Task objective: Rewrite the records from the line containing "Portal Nacional da Educação" through the line containing "LEAVE A REPLY", inclusive, with "NO COMMENTS" swapped for "ZERO COMMENTS" and nothing else altered.

Data supplied:

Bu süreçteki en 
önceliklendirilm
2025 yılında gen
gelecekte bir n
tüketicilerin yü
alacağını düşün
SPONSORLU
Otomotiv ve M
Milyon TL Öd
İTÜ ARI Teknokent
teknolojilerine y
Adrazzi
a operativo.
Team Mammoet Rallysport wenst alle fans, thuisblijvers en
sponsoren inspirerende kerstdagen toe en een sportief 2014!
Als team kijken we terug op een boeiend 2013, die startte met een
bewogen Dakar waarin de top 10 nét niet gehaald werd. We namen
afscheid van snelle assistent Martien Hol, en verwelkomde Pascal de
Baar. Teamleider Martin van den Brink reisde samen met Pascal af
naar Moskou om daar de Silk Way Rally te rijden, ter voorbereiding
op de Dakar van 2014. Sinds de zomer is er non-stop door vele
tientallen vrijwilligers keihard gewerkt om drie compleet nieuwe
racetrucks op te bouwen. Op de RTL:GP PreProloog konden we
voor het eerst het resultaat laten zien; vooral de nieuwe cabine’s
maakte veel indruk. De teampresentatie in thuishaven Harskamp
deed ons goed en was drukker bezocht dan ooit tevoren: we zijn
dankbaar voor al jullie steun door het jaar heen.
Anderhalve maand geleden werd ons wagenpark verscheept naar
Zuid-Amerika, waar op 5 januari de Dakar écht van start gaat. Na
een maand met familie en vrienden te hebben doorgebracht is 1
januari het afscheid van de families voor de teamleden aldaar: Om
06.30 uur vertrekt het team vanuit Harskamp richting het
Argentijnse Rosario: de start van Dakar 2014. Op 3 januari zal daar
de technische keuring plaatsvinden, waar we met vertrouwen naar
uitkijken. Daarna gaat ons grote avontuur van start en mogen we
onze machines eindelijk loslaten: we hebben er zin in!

---

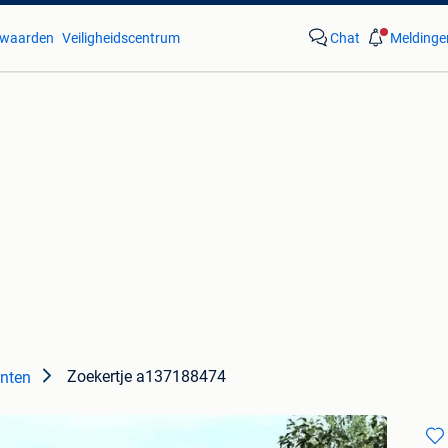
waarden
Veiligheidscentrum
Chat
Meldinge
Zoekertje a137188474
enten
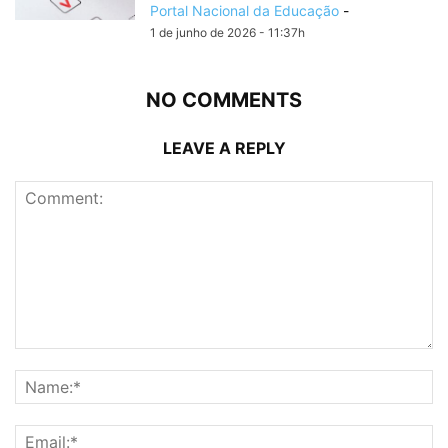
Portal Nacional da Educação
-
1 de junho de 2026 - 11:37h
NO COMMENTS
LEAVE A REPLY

Solved problem:
Portal Nacional da Educação
-
1 de junho de 2026 - 11:37h
ZERO COMMENTS
LEAVE A REPLY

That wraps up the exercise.